I mentioned sports betting before. I have even looked into doing that. I've always said I would never bet on sports. I don't like betting on things I have no control of. I will bet on poker because that is me betting on myself. I won't even get into the whole debate about poker being a game of skill as opposed to luck. But sports betting? I've never been tempted to do it despite my being a diligent, informed, and educated sports fan. The more I researched, the more difficult I realized it is to win. Vegas and bookies are too smart with their odds. I, originally, thought parlays was easy money. A parlay is a way of winning much more money on a bet by betting on multiple things all happening. You can bet on two, three, four, ten, twenty, fifty things all at once, but they all have to happen for you to win. If you bet something as little as $1 on twenty different things all to happen, you could win hundreds or even thousands of dollars. But if just one of those things doesn't happen, you lose. It is a lot harder than it sounds (or it did sound to me).

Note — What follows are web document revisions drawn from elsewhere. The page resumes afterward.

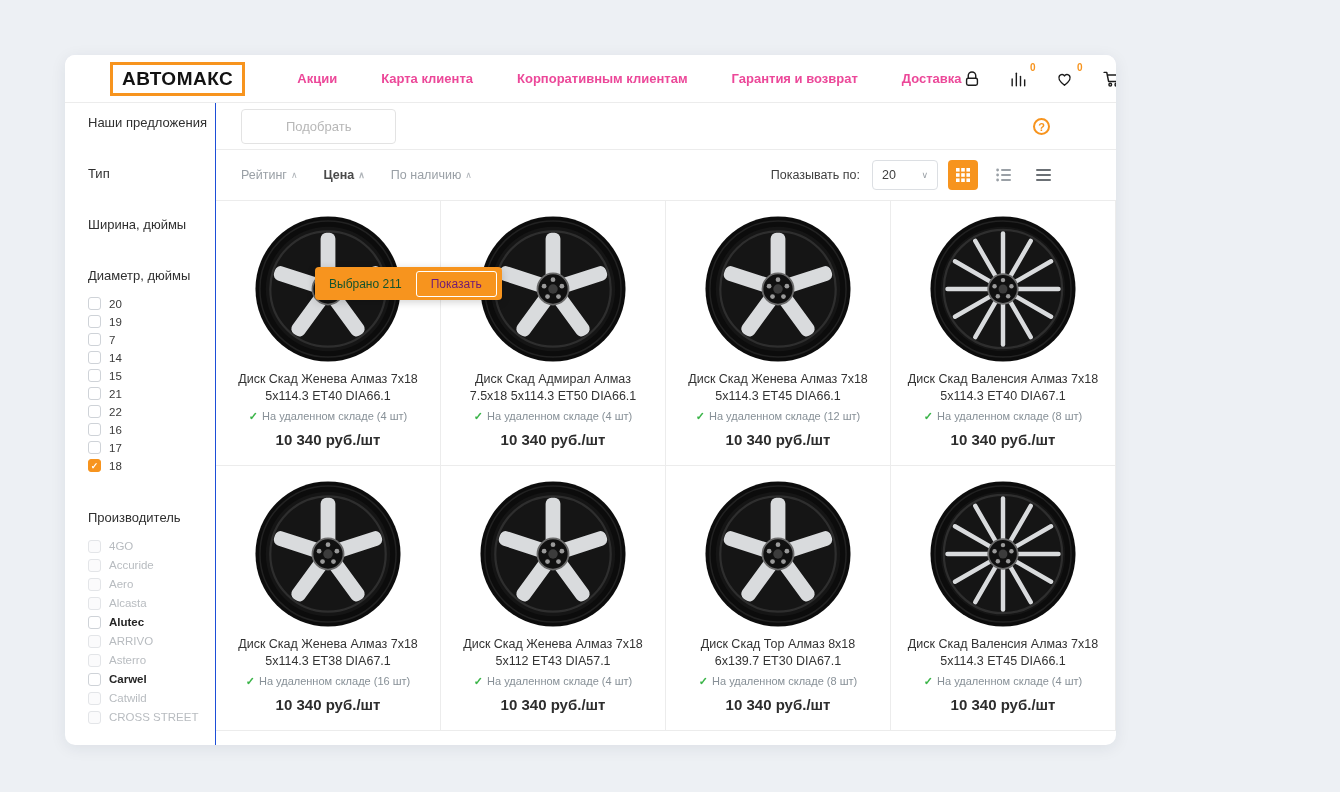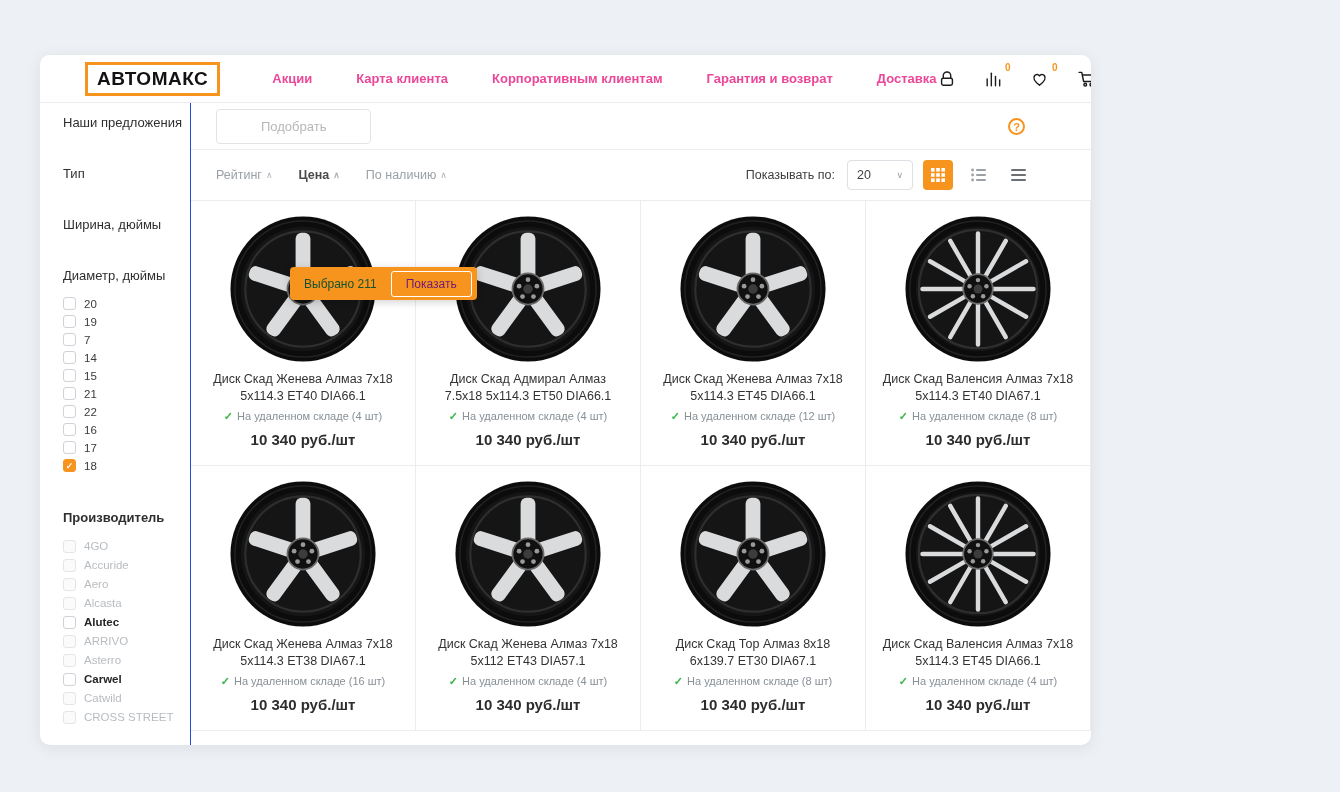--- a/index.html
+++ b/index.html
@@ -12,7 +12,7 @@
     color:#2e2e2e;
   }
   .card {
-    position:absolute; left:40px; top:55px;
+    position:absolute; left:65px; top:55px;
     width:1051px; height:690px;
     background:#fff; border-radius:10px;
     box-shadow:0 3px 16px rgba(30,40,60,.08);

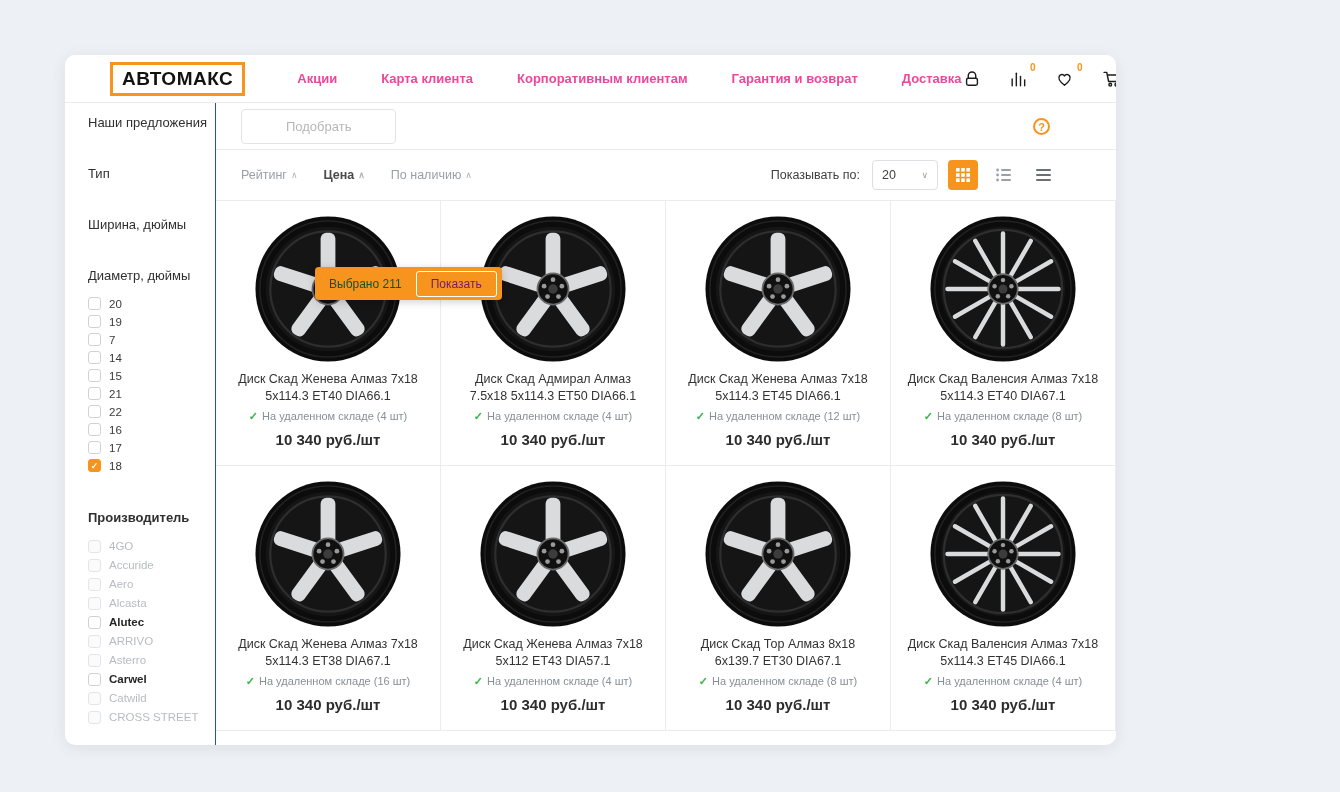--- a/index.html
+++ b/index.html
@@ -49,7 +49,7 @@
     display:flex; justify-content:space-between; align-items:center;
     font-size:13px; color:#2f2f2f; cursor:pointer;
   }
-  .f-head.bold { font-weight:bold; }
+  .f-head.bold { font-weight:normal; }
   .f-head .chev { font-size:10px; color:#9aa0a6; }
   .f-list { margin-top:12px; position:relative; padding-right:16px; }
   .f-row { display:flex; align-items:center; gap:8px; height:17px; margin-bottom:1px; font-size:11.5px; color:#3a3a3a; cursor:pointer; }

But, again, I have been tempted. Desperation is a dangerous thing and it makes people do dangerous things. Maybe I will look into selling stuff on eBay. Maybe I will look into selling my body. At this point, I am running out of answers. All I know is all this stress does nothing to help my depression. My therapist tells me I need to stop thinking about the judge, my finances, my future, but how, realistically, can I be expected to do that?
Again, I am stuck in limbo. I cannot begin to get better until my case gets a positive resolution. Once I have some assurances that I will be okay in the near future, then I can work on trying to claw my way out of this depression. If I have to keep worrying about survival, there are no breathing or visualization exercises that will help brighten my mood.